= Extrait du texte =
+++

Rencontres photographiques de ViaSilva #4

Métro ViaSilva

En vous promenant à ViaSilva, vous aurez l’occasion d’admirer le travail d’Alessia Rollo et de François Lepage. 20 panneaux présentent 10 œuvres de chacun des artistes, tandis qu’un bardage réalisé par notre mécène Réalités compte 4 photographies monumentales.

Alessia Rollo 

La photographe italienne donne à voir une histoire qu’elle a construite durant sa résidence, au fil de ses escapades à ViaSilva et de ses rencontres avec les habitant·es et les acteur·rices du chantier. Ce récit remet au goût du jour le mythe de la Création et reprend l’architecture de son ouvrage, Un jour sans fin

Tout commence de nuit, bien avant le petit matin. Les lumières serpentent entre les arbres, illuminant les brindilles et attirant la moindre petite bête passant par là. Alessia Rollo s’amuse. Elle joue avec le paysage, y inclut des éléments qui le redessinent ou mettent en avant certains détails que le regard de l’artiste a su saisir. Elle les éclairent de ses néons colorés jusqu’au levé du jour, qui effacera leur impact, enchanteur mais éphémère. 

Le soleil pointe le bout de son nez, il traverse les branchages et se pose doucement sur les visages de ViaSilva. Chacun ouvre les yeux pour poser son regard sur le chantier qui prend place de l’autre côté de la palissade. Les habitant·es vivent au quotidien avec les travaux, ils font partie intégrante de leur quotidien et chacun influe sur l’autre dans un équilibre qui se travaille au jour le jour. Tout comme l’artiste, il.elles flânent sur ce territoire et jouent avec les trouvailles qui entourent leur maison, des babioles colorées qui se font accessoires le temps d’un cliché.

En continuant sa course dans le ciel, le soleil dessine sur le sol. Ombre et lumière transcendent les gravas pour les transformer en nuage. « Tu vois des rochers, je vois des nuages ». Alessia Rollo, de son regard enfantin et poétique, nous montre des choses que nos yeux ne sauraient voir. Ces cailloux, ce goudron fissuré, forment un tout et si l’on se penche un peu dessus, en oubliant ce qu’ils sont concrètement, on peut y voir tout un tas de choses. Ils deviennent des lignes traçant sous nos yeux des histoires à lire ou à regarder. La lumière met au jour des babioles, trouvailles tout à fait classiques sur un chantier, qui s’assemblent pour se transformer en monuments éphémères, tel un jeu de construction de notre enfance.

+++

= Données fournies =
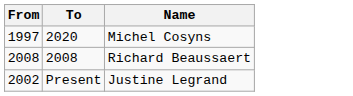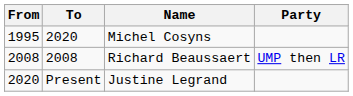+ column: Party | UMP then LR
Michel Cosyns | From: 1997 -> 1995
Justine Legrand | From: 2002 -> 2020
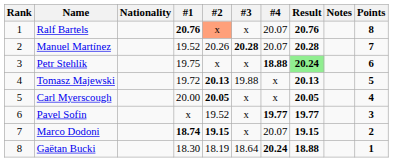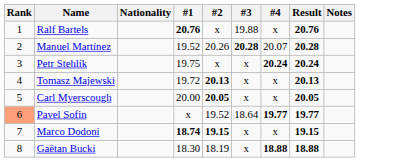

+++

= Consigne =
Indiquez, s'il vous plaît, si chacune des affirmations suivantes concorde avec le texte sur les Rencontres photographiques de ViaSilva, en répondant par oui ou non et en citant les mots du texte qui tranchent. 1. Alessia Rollo est une photographe italienne. 2. Les panneaux présentent 20 œuvres de chacun des artistes. 3. Le bardage compte 4 photographies monumentales.

= Réponse =
1. Oui : « La photographe italienne »
2. Non : « 20 panneaux présentent 10 œuvres de chacun des artistes »
3. Oui : « un bardage réalisé par notre mécène Réalités compte 4 photographies monumentales »